Within the tech community, PagerDuty's most popular blog posts are always those where we get deep, specific, and honest about overcoming challenges that come with building the world's most reliable incident management system.
The first big hit was "Failure Friday," where we detailed the weekly failure drills we run in order to make sure we're ready when the unexpected happens. This is still one of our proudest traditions, and has spurned many other companies to do the same.
Next was our end-to-end provider testing, the story of how we continuously test all our SMS carriers, measuring their latency and pulling providers out of service if their speed falls below an acceptable threshold. I love walking interview candidates, partners, and friends past the realtime room and showing them the four android phones on the wall, each running our custom timing app.

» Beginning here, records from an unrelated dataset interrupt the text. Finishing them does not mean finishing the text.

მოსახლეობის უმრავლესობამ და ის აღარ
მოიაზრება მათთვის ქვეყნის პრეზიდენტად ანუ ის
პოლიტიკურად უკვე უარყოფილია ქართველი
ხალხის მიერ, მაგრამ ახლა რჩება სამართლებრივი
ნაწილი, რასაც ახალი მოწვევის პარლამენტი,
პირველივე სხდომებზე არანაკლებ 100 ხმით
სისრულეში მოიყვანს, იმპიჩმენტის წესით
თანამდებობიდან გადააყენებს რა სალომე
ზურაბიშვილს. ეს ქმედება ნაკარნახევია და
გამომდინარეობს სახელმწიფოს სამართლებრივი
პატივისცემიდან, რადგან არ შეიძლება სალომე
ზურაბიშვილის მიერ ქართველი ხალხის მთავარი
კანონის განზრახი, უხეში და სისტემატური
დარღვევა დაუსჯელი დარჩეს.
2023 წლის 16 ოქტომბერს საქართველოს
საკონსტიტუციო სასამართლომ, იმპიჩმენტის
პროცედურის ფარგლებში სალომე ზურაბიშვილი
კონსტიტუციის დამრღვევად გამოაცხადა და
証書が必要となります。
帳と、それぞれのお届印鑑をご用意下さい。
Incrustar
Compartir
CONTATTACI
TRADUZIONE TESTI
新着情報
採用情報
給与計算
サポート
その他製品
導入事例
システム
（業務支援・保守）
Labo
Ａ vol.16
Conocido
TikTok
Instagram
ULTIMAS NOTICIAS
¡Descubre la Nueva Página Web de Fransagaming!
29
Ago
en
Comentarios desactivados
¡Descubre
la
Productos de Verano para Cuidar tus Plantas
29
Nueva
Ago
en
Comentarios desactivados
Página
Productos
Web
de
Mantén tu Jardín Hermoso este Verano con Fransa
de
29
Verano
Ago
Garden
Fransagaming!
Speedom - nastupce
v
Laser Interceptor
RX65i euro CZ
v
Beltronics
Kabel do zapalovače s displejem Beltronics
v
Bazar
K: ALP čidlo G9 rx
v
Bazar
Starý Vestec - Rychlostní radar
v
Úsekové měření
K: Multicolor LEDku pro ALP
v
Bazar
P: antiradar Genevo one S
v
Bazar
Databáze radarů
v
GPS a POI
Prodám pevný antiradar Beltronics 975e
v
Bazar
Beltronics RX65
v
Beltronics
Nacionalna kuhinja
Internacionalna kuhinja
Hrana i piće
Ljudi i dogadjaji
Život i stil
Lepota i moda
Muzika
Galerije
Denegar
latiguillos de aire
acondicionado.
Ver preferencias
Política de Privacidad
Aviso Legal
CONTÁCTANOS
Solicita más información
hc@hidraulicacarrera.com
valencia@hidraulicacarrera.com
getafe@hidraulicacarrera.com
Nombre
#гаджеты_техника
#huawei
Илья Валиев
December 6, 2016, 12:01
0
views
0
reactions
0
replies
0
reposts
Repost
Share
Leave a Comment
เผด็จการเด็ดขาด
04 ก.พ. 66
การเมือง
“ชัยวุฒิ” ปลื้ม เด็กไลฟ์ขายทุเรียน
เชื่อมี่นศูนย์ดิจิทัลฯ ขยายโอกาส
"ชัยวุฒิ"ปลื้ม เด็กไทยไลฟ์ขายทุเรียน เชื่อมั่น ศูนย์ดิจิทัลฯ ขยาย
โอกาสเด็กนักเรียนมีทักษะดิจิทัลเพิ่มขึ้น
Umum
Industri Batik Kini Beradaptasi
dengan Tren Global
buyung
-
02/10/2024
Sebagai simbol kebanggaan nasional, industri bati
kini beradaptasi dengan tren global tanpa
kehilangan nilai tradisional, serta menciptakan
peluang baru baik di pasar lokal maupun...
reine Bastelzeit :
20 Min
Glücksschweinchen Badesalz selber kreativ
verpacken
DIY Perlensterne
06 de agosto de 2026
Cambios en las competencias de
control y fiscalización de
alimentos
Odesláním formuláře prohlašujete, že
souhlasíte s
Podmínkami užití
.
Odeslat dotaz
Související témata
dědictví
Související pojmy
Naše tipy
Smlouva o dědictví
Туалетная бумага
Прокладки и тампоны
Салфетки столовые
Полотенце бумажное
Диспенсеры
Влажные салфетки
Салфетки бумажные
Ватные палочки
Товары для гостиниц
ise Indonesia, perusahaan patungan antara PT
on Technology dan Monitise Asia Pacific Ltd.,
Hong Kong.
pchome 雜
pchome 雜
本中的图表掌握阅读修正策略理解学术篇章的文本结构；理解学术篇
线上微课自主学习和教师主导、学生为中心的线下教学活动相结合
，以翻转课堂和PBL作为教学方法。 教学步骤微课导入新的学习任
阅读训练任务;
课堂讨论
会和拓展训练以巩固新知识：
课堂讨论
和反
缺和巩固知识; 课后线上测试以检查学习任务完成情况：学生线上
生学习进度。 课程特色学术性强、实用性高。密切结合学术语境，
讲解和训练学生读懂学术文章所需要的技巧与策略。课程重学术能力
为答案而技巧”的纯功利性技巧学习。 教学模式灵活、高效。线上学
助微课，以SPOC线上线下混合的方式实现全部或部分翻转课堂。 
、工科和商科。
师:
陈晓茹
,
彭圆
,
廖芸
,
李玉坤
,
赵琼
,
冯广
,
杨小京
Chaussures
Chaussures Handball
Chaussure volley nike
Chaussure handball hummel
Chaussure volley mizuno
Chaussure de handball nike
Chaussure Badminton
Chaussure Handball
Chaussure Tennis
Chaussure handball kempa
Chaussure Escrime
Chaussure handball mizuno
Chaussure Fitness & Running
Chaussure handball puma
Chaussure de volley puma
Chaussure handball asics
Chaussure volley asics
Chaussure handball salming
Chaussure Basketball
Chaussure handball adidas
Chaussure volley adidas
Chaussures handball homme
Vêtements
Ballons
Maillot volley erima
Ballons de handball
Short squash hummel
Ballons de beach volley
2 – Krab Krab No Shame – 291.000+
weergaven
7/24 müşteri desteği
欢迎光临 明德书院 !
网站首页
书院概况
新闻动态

ZooKeeper, for those who are unaware, is a well-known open source project which enables highly reliable distributed coordination. It is trusted by many around the world, including PagerDuty. It provides high availability and linearizability through the concept of a leader, which can be dynamically re-elected, and ensures consistency through a majority quorum. The leader election and failure detection mechanisms are fairly mature, and typically just work… until they don’t. How can this be? Well, after a lengthy investigation, we managed to uncover four different bugs coming together to conspire against us, resulting in random cluster-wide lockups. Two of those bugs laid in ZooKeeper, and the other two were lurking in the Linux kernel.
You can engineer viral content for the masses, but when it comes to stories that really engage your core audience, that become a bullet point on "why this company is great to work for" or "why we'll never use anything else," there's nothing like gritty, nerdy, honest war stories about obsessive dedication to your vision.